Berlin, première moitié des années 70. L’ancienne capitale du IIIe Reich est alors le théâtre d’une véritable effervescence artistique. Berceau du rock planant allemand, la ville ne compte plus les musiciens talentueux, épris de liberté qui estiment que la musique ne doit pas forcément être inféodé aux canons anglo-saxons en vogue qu’elle attire. Le centre névralgique de ce bouillonnement est le Beat Studio de Thomas Kessler. Edgar Froese, Klaus Schulze ou Manuel Göttsching s’y croisent régulièrement. Les collaborations naissent, parfois éphémères, d’autres plus durables.
En 1976, Göttsching tient seul la barre de son Ash Ra Tempel, groupe qui était né de sa rencontre avec Schulze quelques années plus tôt mais que le claviériste quitta rapidement (pour y revenir par la suite à de nombreuses reprises, mais cela est une autre histoire). Il vient d’enregistrer son septième opus, New Age Of Earth et souhaite partir sur les routes pour le défendre. Pour cela, il s’enferme dans un studio afin de répéter avec Michael Hoenig, qui a traîné son talent au sein de Agitation Free et a déjà secondé son ami Klaus et Tangerine Dream, pour qu’il l’accompagne aux synthétiseurs.
Ces séances enregistrées durant l’automne 76, unique témoignage d’une union avortée, longtemps demeurées inédites, ont finalement été exhumées en 1995. Early Water est donc à prendre pour ce qu’il est: le fruit d’intenses répétitions et non pas une vraie création à proprement parlée, élaborée et construite. Cet opus n’est composé que d’une seule piste instrumentale (est-il besoin de le préciser ?), longue de près de 50 minutes, qui déroule un tapis planant, aérien, de mélodies électroniques.

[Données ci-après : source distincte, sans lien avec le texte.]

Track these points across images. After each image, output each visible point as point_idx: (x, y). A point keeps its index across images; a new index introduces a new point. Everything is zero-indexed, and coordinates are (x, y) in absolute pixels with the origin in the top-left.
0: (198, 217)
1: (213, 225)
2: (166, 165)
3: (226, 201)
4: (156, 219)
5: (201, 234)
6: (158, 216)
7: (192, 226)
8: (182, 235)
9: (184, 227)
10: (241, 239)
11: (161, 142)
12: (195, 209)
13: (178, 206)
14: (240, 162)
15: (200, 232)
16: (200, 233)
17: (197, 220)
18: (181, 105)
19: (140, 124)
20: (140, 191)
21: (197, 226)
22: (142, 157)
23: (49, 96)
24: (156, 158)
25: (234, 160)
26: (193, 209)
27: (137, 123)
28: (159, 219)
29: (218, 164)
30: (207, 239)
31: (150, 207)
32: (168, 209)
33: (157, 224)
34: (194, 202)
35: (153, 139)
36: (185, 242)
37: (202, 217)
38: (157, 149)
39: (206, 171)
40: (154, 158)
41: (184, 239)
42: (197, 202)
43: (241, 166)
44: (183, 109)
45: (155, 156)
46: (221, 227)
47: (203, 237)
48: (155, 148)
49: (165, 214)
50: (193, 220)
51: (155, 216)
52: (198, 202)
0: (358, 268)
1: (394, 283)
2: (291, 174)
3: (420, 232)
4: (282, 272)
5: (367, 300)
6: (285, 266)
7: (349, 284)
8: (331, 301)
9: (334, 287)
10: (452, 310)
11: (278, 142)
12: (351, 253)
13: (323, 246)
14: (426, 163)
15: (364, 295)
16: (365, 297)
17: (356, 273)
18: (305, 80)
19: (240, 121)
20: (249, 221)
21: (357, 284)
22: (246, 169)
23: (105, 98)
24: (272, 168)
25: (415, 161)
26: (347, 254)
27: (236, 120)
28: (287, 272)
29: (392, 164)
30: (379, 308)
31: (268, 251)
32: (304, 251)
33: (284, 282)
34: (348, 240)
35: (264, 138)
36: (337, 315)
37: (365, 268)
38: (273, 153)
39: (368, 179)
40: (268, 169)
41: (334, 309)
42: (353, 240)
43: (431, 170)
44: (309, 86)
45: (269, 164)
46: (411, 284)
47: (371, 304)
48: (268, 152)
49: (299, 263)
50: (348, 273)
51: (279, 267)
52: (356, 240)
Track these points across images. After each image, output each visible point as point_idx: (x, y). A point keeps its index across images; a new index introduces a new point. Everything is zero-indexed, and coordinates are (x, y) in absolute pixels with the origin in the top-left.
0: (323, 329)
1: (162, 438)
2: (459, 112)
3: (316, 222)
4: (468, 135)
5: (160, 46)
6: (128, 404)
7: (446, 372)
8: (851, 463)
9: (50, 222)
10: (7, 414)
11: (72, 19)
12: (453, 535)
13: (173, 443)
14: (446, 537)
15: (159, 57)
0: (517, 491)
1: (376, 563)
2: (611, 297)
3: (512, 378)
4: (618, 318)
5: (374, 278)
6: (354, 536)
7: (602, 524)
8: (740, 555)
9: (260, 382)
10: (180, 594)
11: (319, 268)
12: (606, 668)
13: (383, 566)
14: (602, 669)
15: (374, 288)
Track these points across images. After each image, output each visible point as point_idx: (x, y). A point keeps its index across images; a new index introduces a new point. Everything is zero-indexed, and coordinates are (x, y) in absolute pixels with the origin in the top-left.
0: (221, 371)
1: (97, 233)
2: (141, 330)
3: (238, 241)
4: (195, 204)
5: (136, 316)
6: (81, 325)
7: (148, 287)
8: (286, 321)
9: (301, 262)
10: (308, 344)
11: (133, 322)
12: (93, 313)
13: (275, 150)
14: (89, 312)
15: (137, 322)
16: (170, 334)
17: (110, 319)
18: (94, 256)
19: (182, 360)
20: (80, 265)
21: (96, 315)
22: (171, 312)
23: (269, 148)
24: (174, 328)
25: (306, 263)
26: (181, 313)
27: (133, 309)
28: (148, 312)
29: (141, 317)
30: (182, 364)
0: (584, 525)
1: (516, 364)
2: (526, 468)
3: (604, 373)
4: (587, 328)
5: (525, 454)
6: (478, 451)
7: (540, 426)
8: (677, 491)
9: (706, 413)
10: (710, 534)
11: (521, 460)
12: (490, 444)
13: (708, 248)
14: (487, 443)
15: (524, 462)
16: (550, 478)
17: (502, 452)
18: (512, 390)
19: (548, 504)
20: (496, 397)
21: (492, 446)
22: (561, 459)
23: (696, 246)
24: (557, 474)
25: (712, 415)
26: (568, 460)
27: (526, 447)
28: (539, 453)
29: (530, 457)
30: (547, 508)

Dans l’esprit de ce que crée alors Klaus Schulze, et notamment les albums Timewind (1975) et Moondawn (1976) auquel Göttsching a participé sans que sa contribution ne soit malheureusement conservée au mixage final, en plus accessible toutefois, cette plage hypnotique est une lente progression, un crescendo vers l’infini permettant aux deux musiciens de se répondre durant un dialogue qui s’affranchit des barrières, des frontières. D’abord guidé par des couches de synthétiseurs, par une prolifération de sons tricotés par le tandem, la guitare stratosphérique de Manuel s’immisce peu à peu dans ce paysage emprunt de sérénité. Elle ondule, glisse, se mêlent aux effluves électroniques et finit par emplir tout l’espace sonore tandis qu’elle s’envole vers des sphères vierges de toute présence humaine car elles sont du domaine du Divin.
Que dire de plus si ce n’est que l’on tient avec Early Water l’un des chefs-d’œuvre du rock planant allemand des années 70 et qu’il aurait été donc dommage que ces bandes magiques, touchées par la Grâce, continuent de prendre la poussière sur des étagères. On ne remerciera jamais suffisamment Manuel Göttsching pour cela.